Amidst the fame and drive for success, it was a tough road to haul. But as Slash stated in an almost eerie Rolling Stone interview given what was to come, “You know, I love the band fucking with all my heart. I mean, there will be a point when this will all finish, the tour will end, the album will die and I’ll keep jamming with cats that I dig playing with. But then we’ll just go do another record. I don’t think anything’s really gonna break us up. The only thing that ever made it look that way was just our own fucking insecurity. We just flip out, because everything seems to be so much.”
He added, “Sometimes you go, ‘What the fuck is it for?’ Then you try to look where to escape to, and there’s nowhere to go. We’ve been doing it for so long that we really would all feel sort of lost and lonely if it fell apart and we had to go out and do solo records. Because it wouldn’t be Guns. None of us could reproduce that. Axl’s got so much charisma — he’s one of the best singers around. It’s his personality. He can go out and do something. What freaks me out is, if the band falls apart, I’ll never be able to shake the fact that I’m the ex-Guns N’ Roses guitar player. And that’s almost like selling your soul.”
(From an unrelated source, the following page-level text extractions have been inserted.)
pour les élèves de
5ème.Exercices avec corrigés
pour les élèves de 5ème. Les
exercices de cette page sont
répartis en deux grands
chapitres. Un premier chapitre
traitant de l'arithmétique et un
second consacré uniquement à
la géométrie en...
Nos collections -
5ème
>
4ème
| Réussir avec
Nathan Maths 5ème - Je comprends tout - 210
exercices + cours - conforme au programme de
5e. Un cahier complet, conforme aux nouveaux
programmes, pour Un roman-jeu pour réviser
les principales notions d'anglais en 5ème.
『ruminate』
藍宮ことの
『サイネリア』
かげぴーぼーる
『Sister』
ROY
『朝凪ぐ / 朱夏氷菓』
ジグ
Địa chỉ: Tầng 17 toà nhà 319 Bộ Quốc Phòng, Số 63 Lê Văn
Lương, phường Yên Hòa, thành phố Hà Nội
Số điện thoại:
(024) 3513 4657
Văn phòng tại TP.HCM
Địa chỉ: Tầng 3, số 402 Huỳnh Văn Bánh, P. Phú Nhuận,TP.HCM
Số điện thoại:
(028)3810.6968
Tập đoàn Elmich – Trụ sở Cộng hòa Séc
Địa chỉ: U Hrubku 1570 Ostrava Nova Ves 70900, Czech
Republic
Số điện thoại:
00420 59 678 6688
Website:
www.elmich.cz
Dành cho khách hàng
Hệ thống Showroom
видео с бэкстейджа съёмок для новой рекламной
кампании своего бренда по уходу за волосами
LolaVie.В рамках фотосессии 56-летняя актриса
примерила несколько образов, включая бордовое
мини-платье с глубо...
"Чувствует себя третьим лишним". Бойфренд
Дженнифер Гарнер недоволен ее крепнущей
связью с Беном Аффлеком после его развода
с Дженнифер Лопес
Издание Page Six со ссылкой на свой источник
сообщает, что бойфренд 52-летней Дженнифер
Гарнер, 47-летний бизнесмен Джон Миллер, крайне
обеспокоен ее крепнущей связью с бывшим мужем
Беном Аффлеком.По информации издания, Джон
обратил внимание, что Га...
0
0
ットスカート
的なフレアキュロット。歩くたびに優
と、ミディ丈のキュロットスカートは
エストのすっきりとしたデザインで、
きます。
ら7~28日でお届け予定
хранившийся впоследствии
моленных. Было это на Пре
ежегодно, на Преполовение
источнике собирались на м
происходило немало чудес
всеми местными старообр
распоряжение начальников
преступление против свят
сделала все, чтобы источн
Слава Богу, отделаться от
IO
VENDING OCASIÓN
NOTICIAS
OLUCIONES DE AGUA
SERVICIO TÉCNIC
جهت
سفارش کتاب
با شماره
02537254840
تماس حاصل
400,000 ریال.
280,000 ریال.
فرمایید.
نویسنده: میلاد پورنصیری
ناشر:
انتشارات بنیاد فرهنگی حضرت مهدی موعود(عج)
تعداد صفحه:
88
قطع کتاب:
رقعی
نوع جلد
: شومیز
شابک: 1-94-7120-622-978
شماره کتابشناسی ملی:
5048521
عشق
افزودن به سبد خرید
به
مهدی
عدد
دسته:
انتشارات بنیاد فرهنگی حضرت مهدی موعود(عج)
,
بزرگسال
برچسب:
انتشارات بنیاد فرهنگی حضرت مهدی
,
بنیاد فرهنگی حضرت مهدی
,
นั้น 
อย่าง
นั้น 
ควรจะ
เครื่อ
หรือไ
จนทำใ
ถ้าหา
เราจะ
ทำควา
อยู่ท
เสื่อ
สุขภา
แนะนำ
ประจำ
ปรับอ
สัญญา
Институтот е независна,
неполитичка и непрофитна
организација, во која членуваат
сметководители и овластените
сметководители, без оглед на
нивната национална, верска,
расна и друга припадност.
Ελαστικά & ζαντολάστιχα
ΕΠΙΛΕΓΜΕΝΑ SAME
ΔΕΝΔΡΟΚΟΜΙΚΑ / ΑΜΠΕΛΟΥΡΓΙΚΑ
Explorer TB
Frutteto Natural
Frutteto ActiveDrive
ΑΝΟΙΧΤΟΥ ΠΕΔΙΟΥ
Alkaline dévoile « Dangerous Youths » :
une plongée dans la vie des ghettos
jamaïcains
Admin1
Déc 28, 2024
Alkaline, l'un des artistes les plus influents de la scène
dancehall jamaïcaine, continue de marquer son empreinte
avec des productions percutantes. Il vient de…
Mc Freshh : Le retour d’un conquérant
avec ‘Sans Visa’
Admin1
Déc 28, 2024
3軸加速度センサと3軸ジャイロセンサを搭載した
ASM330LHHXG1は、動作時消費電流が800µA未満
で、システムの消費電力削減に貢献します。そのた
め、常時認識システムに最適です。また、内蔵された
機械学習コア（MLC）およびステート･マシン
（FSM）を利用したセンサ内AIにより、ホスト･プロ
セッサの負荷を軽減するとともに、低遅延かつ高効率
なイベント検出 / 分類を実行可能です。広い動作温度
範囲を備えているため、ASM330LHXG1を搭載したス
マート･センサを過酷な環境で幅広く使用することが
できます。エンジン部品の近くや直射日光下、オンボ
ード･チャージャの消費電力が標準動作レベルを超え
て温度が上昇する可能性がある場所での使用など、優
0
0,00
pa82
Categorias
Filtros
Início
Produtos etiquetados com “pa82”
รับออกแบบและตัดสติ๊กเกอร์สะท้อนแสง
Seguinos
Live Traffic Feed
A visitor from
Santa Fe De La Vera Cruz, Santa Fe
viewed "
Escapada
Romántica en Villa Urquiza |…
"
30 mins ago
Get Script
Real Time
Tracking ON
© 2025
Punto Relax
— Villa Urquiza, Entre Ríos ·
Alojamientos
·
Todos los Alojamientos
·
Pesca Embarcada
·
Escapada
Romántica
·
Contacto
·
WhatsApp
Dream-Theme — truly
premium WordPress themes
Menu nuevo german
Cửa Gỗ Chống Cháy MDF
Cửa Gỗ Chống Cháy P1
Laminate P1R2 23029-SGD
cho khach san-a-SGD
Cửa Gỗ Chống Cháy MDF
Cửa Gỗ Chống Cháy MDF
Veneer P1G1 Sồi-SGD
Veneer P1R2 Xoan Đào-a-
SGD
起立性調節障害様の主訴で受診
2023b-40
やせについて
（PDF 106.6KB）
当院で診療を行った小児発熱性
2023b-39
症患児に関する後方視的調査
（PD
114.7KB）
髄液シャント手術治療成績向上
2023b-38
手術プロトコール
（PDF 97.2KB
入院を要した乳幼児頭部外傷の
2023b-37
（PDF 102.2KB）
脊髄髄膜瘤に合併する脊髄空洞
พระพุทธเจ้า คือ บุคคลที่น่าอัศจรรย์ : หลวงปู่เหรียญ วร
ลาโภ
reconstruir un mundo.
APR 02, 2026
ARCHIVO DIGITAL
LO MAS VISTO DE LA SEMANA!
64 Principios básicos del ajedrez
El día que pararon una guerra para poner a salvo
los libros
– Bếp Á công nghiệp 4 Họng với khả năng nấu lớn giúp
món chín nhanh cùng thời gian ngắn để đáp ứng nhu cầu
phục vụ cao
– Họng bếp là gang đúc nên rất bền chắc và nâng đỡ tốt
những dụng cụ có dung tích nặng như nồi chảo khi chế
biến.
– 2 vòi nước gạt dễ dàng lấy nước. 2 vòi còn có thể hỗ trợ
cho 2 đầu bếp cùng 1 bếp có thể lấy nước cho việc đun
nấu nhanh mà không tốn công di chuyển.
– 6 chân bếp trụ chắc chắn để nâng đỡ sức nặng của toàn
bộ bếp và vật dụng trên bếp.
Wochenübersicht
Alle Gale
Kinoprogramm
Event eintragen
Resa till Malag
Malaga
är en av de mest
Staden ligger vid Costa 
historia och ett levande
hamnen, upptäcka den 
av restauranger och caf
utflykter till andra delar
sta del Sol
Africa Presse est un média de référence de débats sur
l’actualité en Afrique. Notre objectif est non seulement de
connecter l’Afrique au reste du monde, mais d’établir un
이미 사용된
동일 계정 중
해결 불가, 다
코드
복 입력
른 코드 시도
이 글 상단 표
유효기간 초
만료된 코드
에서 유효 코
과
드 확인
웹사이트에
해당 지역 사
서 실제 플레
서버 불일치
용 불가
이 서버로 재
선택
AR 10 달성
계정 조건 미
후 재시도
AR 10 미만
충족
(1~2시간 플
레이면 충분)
Sadly, Guns N’ Roses would record one more album, the covers disc The Spaghetti Incident, with much of their “classic” core intact. Slash would exit in 1996, McKagan a year later, leaving Rose as the sole original member and a decade-plus process in putting together the Chinese Democracy album amidst numerous lineup changes took the band out of the spotlight for a good part of the latter ’90s and early 2000s.
But during the early ’90s, there weren’t many acts that could touch Guns N’ Roses and the Use Your Illusion albums were an example of a band on top of their game pursuing something special. Both albums would go on to be certified seven times platinum by the RIAA and the wealth of singles from the two discs remain staples in the band’s catalog to this day.